Devuelve copiado literalmente el pasaje del texto sobre la paz y la culpa personal que va desde "Dado este panorama" hasta "tal, procuro cambiar.".
##### Sección del documento #####
Dado este panorama de problemáticas abstractas, la impotencia nos apabulla, o mejor, me apabulla. Pero perpetuarme en este sentir es una decisión; no creo que estemos obligados o destinados a sentirnos de una misma manera por toda la vida. Por eso he “reducido” esos grandes problemas a lo personal, a lo cotidiano, y he sabido distinguir en mí ciertas actitudes que me hacen tan culpable como los violentos implicados en la guerra. Lo primero, es heredar odios. Lo segundo, creer que las cosas deben ser de cierta manera. Tercero, creer que si estoy mal es por culpa de algún otro. Cuarto, asegurar que la paz es un estado externo. Y en esto último, quiero profundizar para llegar a algo que considero como aquello que me hace sentir culpable y que por tal, procuro cambiar.
##### Extracto de datos #####
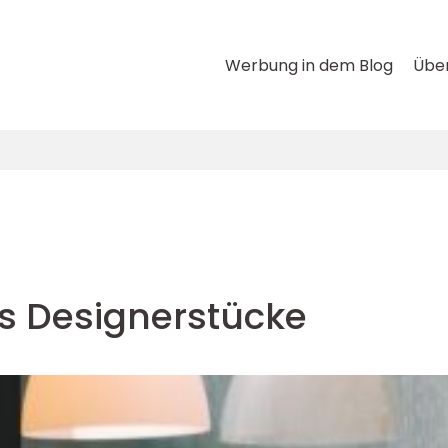
Werbung in dem Blog
Über
s Designerstücke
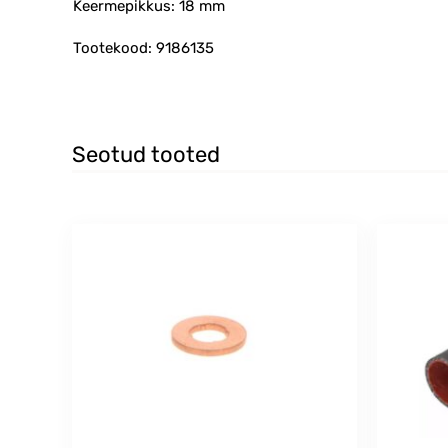
Keermepikkus: 18 mm
Tootekood: 9186135
Seotud tooted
#####
▶ [Respuesta]:
Dado este panorama de problemáticas abstractas, la impotencia nos apabulla, o mejor, me apabulla. Pero perpetuarme en este sentir es una decisión; no creo que estemos obligados o destinados a sentirnos de una misma manera por toda la vida. Por eso he “reducido” esos grandes problemas a lo personal, a lo cotidiano, y he sabido distinguir en mí ciertas actitudes que me hacen tan culpable como los violentos implicados en la guerra. Lo primero, es heredar odios. Lo segundo, creer que las cosas deben ser de cierta manera. Tercero, creer que si estoy mal es por culpa de algún otro. Cuarto, asegurar que la paz es un estado externo. Y en esto último, quiero profundizar para llegar a algo que considero como aquello que me hace sentir culpable y que por tal, procuro cambiar.